Kyoto was spared much of the bombing in World War II that destroyed Tokyo, Nagoya, Osaka and other Japanese cities. When it came to deciding which city to drop the atomic bomb on, Kyoto was amongst those chosen due to the belief that the city's destruction "would most adversely affect the will of the Japanese people to continue the war." The Secretary of War, Henry L. Stimson, overruled the decision, arguing that destroying Japan's cultural capital was wrong, and the city was removed from the list of targets; being replaced by Nagasaki.
The pagoda seen in the background as Keitaro explores the East Mountain is based on part of the ancient temple of the Rinzai shu Buddhist sect. The original temple was destroyed during the Ōnin War and now only the pagoda tower and some of the temple remains.

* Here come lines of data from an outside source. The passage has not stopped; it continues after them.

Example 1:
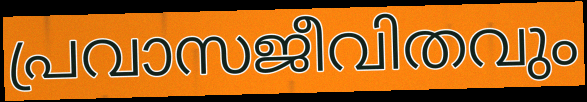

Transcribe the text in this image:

പ്രവാസജീവിതവും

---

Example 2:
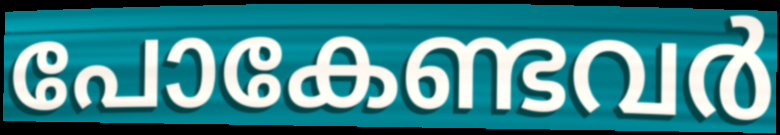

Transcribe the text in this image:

പോകേണ്ടവർ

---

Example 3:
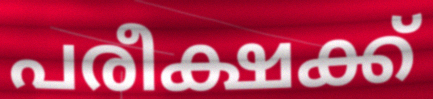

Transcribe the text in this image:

പരീക്ഷക്ക്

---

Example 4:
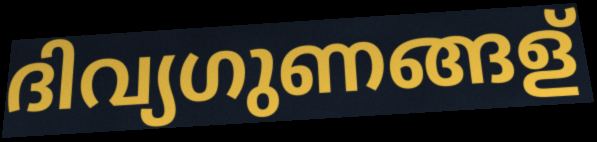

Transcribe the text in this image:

ദിവ്യഗുണങ്ങള്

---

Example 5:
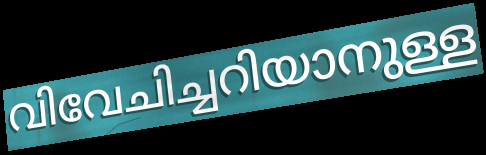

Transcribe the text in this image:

വിവേചിച്ചറിയാനുള്ള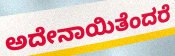
ಅದೇನಾಯಿತೆಂದರೆ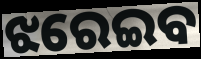
ଝରେଇବ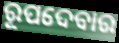
ରୂପଦେବାରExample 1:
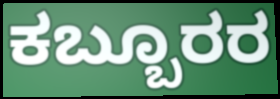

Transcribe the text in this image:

ಕಬ್ಬೂರರ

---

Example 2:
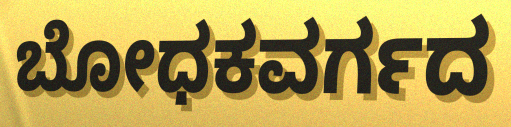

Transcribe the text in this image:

ಬೋಧಕವರ್ಗದ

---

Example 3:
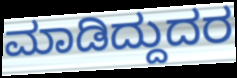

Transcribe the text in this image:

ಮಾಡಿದ್ದುದರ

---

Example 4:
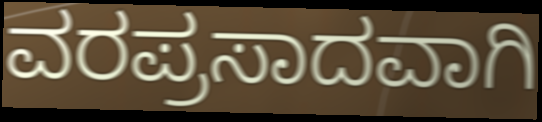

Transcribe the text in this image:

ವರಪ್ರಸಾದವಾಗಿ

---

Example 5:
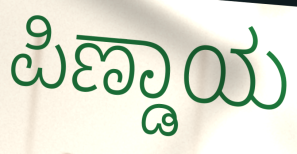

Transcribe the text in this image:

ಪಿಣ್ಡಾಯ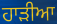
ਹਾੜੀਆ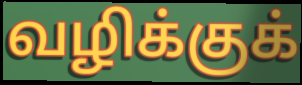
வழிக்குக்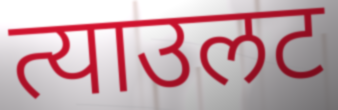
त्याउलटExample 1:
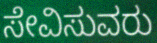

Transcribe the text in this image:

ಸೇವಿಸುವರು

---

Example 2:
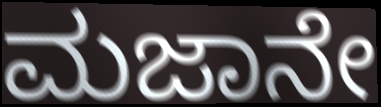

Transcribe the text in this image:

ಮಜಾನೇ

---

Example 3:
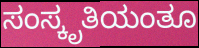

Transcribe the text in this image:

ಸಂಸ್ಕೃತಿಯಂತೂ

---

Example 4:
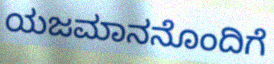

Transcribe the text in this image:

ಯಜಮಾನನೊಂದಿಗೆ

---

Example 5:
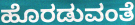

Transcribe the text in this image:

ಹೊರಡುವಂತೆ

The pagoda seen behind Kaolla and Shinobu when they arrive at Kyoto is actually based off of the five-story pagoda at the Senso-ji Temple in Tokyo.

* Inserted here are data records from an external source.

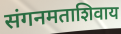
संगनमताशिवाय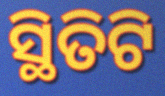
ସ୍ଥିତିଟିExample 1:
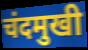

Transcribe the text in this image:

चंदमुखी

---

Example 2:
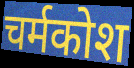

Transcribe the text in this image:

चर्मकोश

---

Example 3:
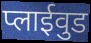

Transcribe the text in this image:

प्लाईवुड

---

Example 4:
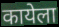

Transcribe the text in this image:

कायेला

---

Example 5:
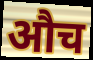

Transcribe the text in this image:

औचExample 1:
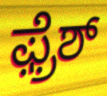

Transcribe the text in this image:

ಫ಼್ರೆಶ್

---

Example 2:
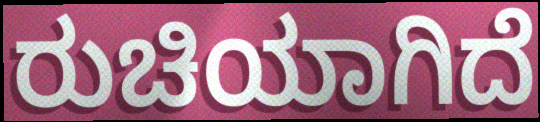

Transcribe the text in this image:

ರುಚಿಯಾಗಿದೆ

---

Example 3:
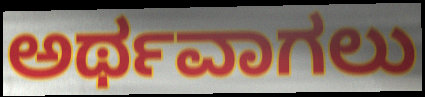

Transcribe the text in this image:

ಅರ್ಥವಾಗಲು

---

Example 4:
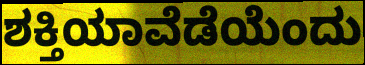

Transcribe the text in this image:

ಶಕ್ತಿಯಾವೆಡೆಯೆಂದು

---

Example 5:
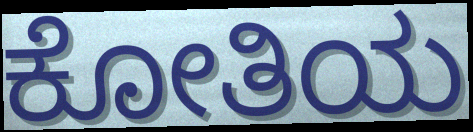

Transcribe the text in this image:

ಕೋತಿಯ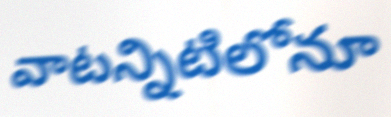
వాటన్నిటిలోనూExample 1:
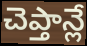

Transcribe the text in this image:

చెప్తాన్లే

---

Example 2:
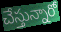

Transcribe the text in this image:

చేస్తున్నారో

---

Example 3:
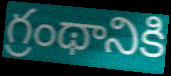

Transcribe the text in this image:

గ్రంథానికి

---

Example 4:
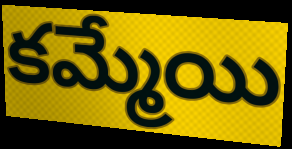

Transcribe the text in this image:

కమ్మేయి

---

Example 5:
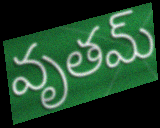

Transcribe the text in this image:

వృతమ్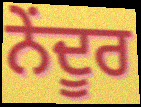
ਨੇਂਦੂਰ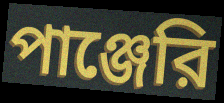
পাঞ্জেরি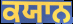
ਕਯਾਨ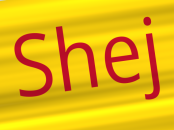
Shej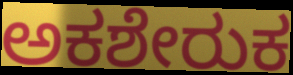
ಅಕಶೇರುಕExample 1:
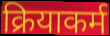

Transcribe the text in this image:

क्रियाकर्म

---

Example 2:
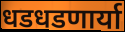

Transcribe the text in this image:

धडधडणार्या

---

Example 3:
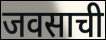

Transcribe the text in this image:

जवसाची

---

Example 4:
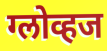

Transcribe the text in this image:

ग्लोव्हज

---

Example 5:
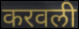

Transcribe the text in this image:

करवलीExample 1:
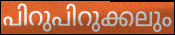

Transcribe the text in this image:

പിറുപിറുക്കലും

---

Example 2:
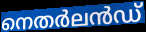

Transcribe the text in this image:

നെതർലൻഡ്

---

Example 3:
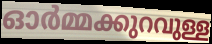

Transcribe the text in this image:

ഓർമ്മക്കുറവുള്ള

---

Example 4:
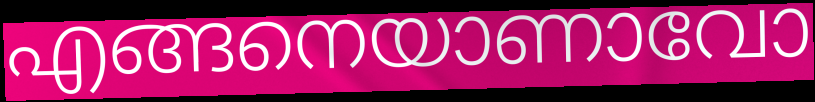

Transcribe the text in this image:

എങ്ങനെയാണാവോ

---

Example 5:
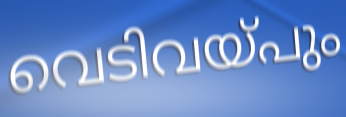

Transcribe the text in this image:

വെടിവയ്പുംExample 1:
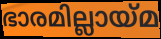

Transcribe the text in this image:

ഭാരമില്ലായ്മ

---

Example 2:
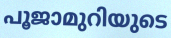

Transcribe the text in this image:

പൂജാമുറിയുടെ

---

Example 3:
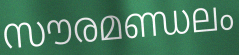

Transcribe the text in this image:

സൗരമണ്ഡലം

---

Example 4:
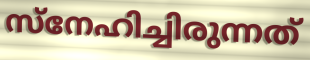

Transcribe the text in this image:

സ്നേഹിച്ചിരുന്നത്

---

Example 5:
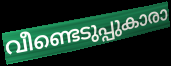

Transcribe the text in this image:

വീണ്ടെടുപ്പുകാരാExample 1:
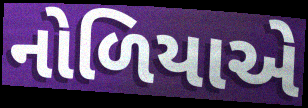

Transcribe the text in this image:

નોળિયાએ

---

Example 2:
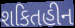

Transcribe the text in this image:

શકિતહીન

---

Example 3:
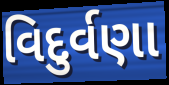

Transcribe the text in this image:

વિદુર્વણા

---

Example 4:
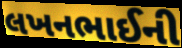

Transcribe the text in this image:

લખનભાઈની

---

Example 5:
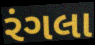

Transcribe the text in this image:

રંગલા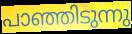
പാഞ്ഞിടുന്നു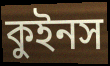
কুইনস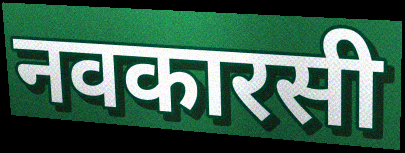
नवकारसी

The staircase Keitaro is seen walking up is San'nen Zaka, also known as San'nei Zaka, which literally translates to "Three-Year Hill." Among the children in Kyoto, it is said that if you fall here, you will die within three years. Therefore, you hardly see children running around in this area. San'nen Zaka is very steep, and it is tiring to walk up this hill, especially in the summer.
Other Kyoto images are based on images taken along the Higashiyama tourist path and the Yasaka Shrine.

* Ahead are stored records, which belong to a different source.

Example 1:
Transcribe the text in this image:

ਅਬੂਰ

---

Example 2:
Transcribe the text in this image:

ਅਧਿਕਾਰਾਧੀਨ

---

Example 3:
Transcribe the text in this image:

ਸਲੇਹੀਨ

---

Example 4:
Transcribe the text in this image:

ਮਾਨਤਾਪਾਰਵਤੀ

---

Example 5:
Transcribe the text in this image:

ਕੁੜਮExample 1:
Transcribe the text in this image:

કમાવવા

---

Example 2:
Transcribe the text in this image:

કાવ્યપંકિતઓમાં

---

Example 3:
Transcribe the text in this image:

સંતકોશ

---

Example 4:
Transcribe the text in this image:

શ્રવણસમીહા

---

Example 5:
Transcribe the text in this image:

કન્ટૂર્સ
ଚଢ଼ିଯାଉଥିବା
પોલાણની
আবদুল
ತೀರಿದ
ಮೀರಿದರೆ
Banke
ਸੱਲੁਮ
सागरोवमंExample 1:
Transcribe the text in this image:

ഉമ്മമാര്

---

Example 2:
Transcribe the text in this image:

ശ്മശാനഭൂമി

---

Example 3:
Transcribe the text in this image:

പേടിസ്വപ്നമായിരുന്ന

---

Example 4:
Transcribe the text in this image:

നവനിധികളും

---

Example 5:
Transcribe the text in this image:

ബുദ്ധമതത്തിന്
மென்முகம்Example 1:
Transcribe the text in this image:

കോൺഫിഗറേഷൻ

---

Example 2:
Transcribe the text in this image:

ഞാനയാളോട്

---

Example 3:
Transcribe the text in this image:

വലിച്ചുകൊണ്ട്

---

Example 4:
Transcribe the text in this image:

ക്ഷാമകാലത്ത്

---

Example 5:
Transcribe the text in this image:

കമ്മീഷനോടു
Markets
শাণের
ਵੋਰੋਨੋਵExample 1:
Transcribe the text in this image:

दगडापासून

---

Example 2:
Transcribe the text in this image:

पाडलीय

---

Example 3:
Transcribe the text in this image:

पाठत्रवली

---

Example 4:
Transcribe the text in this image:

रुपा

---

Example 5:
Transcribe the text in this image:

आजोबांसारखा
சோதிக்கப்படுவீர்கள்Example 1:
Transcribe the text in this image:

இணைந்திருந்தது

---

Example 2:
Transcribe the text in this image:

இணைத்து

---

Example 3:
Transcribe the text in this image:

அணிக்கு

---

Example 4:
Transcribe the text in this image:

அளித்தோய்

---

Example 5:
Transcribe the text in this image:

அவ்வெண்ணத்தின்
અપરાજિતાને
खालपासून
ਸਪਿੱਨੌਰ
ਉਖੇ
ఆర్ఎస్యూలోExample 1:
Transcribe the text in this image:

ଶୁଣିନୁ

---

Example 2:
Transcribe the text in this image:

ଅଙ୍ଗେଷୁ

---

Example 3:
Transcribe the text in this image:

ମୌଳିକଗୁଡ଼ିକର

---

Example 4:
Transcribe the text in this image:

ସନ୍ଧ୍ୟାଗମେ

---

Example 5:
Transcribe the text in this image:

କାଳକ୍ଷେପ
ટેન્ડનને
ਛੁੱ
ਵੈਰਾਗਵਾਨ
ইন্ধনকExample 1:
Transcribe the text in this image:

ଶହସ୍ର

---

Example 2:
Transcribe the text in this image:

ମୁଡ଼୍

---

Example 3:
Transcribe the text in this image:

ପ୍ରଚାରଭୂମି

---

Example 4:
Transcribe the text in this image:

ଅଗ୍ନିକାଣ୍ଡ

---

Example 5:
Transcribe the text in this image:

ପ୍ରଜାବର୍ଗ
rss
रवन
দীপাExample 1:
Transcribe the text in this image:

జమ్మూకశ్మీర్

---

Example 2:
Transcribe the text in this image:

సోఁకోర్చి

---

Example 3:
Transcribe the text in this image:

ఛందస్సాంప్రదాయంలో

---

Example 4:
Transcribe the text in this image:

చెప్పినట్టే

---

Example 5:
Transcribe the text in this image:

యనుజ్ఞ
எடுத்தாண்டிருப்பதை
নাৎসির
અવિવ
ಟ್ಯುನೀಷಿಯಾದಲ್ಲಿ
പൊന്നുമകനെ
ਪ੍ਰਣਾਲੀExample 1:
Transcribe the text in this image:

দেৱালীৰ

The teahouse Naru was visiting near the Shinmei-ryu Dojo is based a soba shop in the Nishikyou district of Kyoto. While the bridge she and Keitaro are later seen on is based on the Sanjō Ōhashi bridge stretching across the Kamo River in Kyoto.
Negima! Magister Negi MagiEdit
- Main Article: Kyoto
- When a lot of foreign tourists began remarking how ugly downtown Kyoto was, describing it as a “jumbled mess” and “old and dreary” and “not clean.” With many of the "nice spots" isolated from one another and surrounded by roads lined with wire-laden utility poles and buildings thrown up with little rhyme or reason. New rules went into effect in 2007 that aimed to reduce the city's clutter. These rules included banning flashing billboards and rooftop signs, as well as preventing buildings from reaching higher than 31 meters (19 stories). Regulations also covered the color and design of buildings.
- In the pursuit of maintaining the city's cultural image, the traditional wooden kyo-machiya houses (vernacular wooden houses unique to Kyoto), that have begun fading from the city since the postwar era, have been named endangered cultural heritage sites by the World Monument Fund.